*** Begin section ***

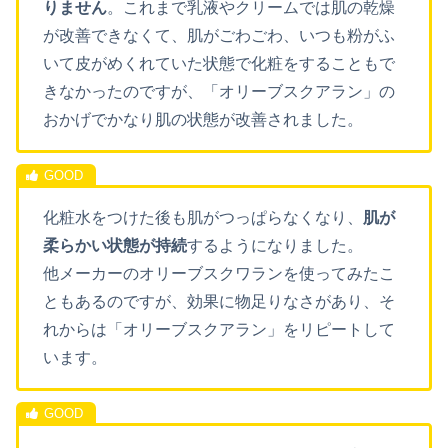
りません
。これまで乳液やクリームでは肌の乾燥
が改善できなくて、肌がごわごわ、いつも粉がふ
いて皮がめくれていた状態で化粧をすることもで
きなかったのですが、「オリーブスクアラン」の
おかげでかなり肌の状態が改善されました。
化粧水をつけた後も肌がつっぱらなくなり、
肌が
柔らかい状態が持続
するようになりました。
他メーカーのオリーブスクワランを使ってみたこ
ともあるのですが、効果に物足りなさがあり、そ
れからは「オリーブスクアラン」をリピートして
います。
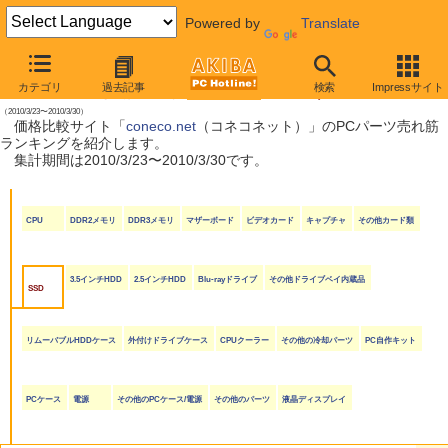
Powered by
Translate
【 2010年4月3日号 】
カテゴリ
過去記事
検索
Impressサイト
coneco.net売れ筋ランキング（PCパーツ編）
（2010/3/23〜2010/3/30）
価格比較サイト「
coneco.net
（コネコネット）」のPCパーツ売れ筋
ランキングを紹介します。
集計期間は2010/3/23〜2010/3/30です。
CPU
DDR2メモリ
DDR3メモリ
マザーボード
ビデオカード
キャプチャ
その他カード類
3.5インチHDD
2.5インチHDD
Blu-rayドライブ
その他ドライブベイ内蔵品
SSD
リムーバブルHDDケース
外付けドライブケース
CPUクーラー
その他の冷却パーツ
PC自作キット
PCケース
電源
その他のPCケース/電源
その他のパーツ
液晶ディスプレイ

*** End section ***
*** Begin section ***

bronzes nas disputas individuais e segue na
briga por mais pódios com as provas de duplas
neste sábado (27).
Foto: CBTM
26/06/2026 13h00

*** End section ***
*** Begin section ***

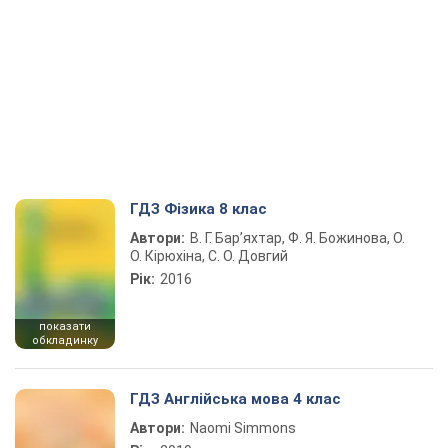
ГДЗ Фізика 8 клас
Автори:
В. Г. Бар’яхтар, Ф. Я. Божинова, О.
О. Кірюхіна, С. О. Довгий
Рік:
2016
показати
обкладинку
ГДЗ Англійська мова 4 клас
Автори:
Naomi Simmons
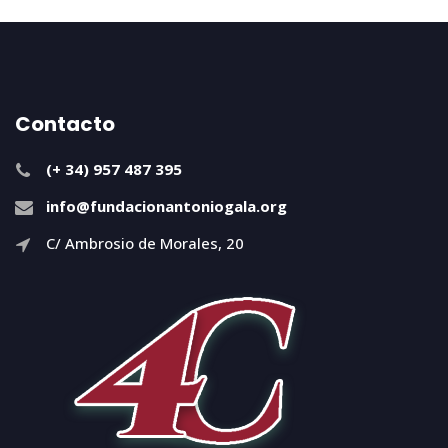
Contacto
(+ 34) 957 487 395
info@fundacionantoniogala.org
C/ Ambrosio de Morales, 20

*** End section ***

Lines containing the word "coneco" must be found in the data above and copied.

coneco.net売れ筋ランキング（PCパーツ編）
coneco.net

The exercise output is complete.